Loaded import boxes accounted for nearly half of the total, or 121,305 containers. That's a nearly 12.6 percent increase over last year and it came despite reports that retailers have drastically limited holiday imports because their shelves are already full.

Barbara Melvin, the SPA's president and CEO, said Charleston's maritime industry "seamlessly handled record cargo volumes in October," adding the port was the only East Coast site that didn't experience a backlog of ships anchored offshore while waiting for berth space.

The port hit a berthing milestone Nov. 4 by docking three 1,200-foot-long containerships at the same time at the Wando Welch Terminal in Mount Pleasant.

“We continue to efficiently move cargo for our longtime customers — including many automotive manufacturers — while attracting new business and investment from cold storage facilities, solar panel importers, furniture distribution centers, mega retailers and e-commerce sites," Melvin said in a written statement.

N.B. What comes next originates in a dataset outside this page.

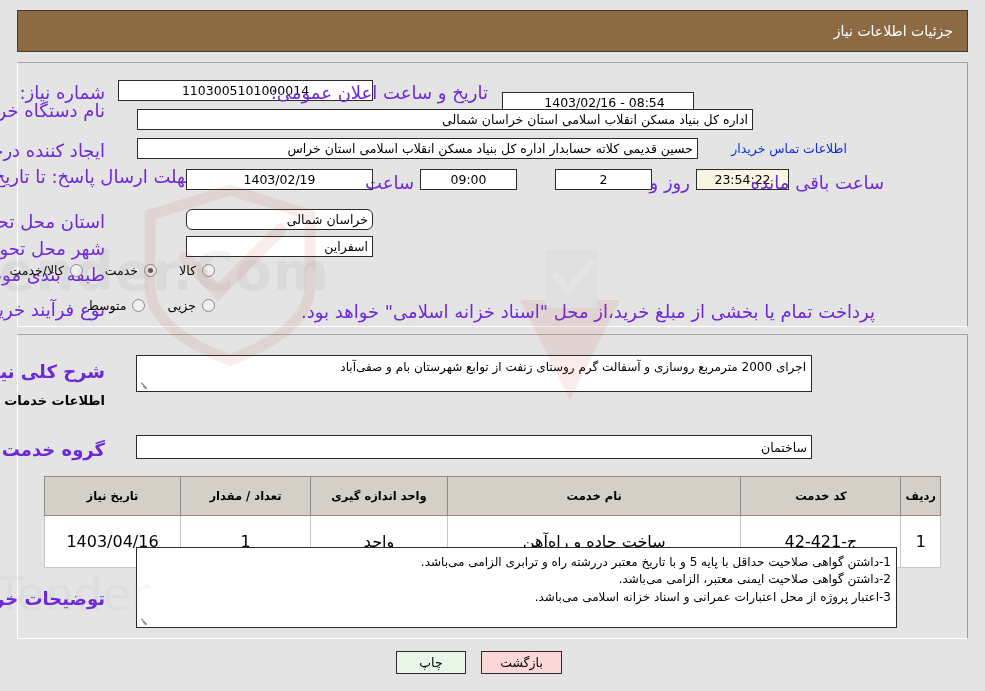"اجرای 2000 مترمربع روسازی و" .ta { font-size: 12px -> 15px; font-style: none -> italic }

The National Retail Federation last week predicted an 8.5 percent drop in imports nationwide for October due to flattening consumer demand, and other ports — mostly on the West Coast — have seen a marked slowdown in recent months. Imports in Los Angeles, for example, dropped more than 26.6 percent in September and Long Beach notched a 23.7 percent drop last month.

"Carriers have begun to pull services and are looking at laying up some ships," maritime analyst Ben Hackett said of the national import outlook.

John McCown, who tracks container movements through U.S. ports each month in The McCown Report, said the disparity in cargo volumes at Charleston versus other places is largely due to its structure as an owner-operator rather than a landlord that leases its terminals to outside companies.

The SPA's business model "invariably requires more and better management with significant operating experience," he said. "Such management has better insight into the success factors, leading to initiatives calling for new terminals and dredging where Charleston has been at the forefront. Better management usually leads to better results, and you can consistently see that in comparisons involving Charleston."

McCown said Charleston also benefits from an ongoing trend of cargo moving away from the West Coast and toward East and Gulf Coast ports because of lower costs and less congestion. It's also close to the fast-growing Southeast population base.

"All of these factors are known to management, and operating ports are consistently better marketers of whatever advantages they have to shippers, carriers and other decision makers," he said.

All told, the number of cargo containers moving through Charleston's terminals increased by 9.35 percent from a year ago. While loaded exports fell by nearly 7 percent, the number of empties exported to foreign markets was up 30 percent as overseas manufacturers looked to reposition the number of available containers.

Wando Welch continued to be the SPA's workhorse, accounting for 71 percent of all cargo moves.

The North Charleston Terminal followed with 20 percent of the volume with the roughly 18-month-old Leatherman Terminal in North Charleston handling the remaining 9 percent.

Nearly 17,000 vehicles — mostly BMWs built at the German automaker's Upstate plant — were exported from Columbus Street Terminal on the Charleston peninsula.

Also, slightly more than 24,400 cruise ship passengers passed through Union Pier Terminal in the city's Historic District in October.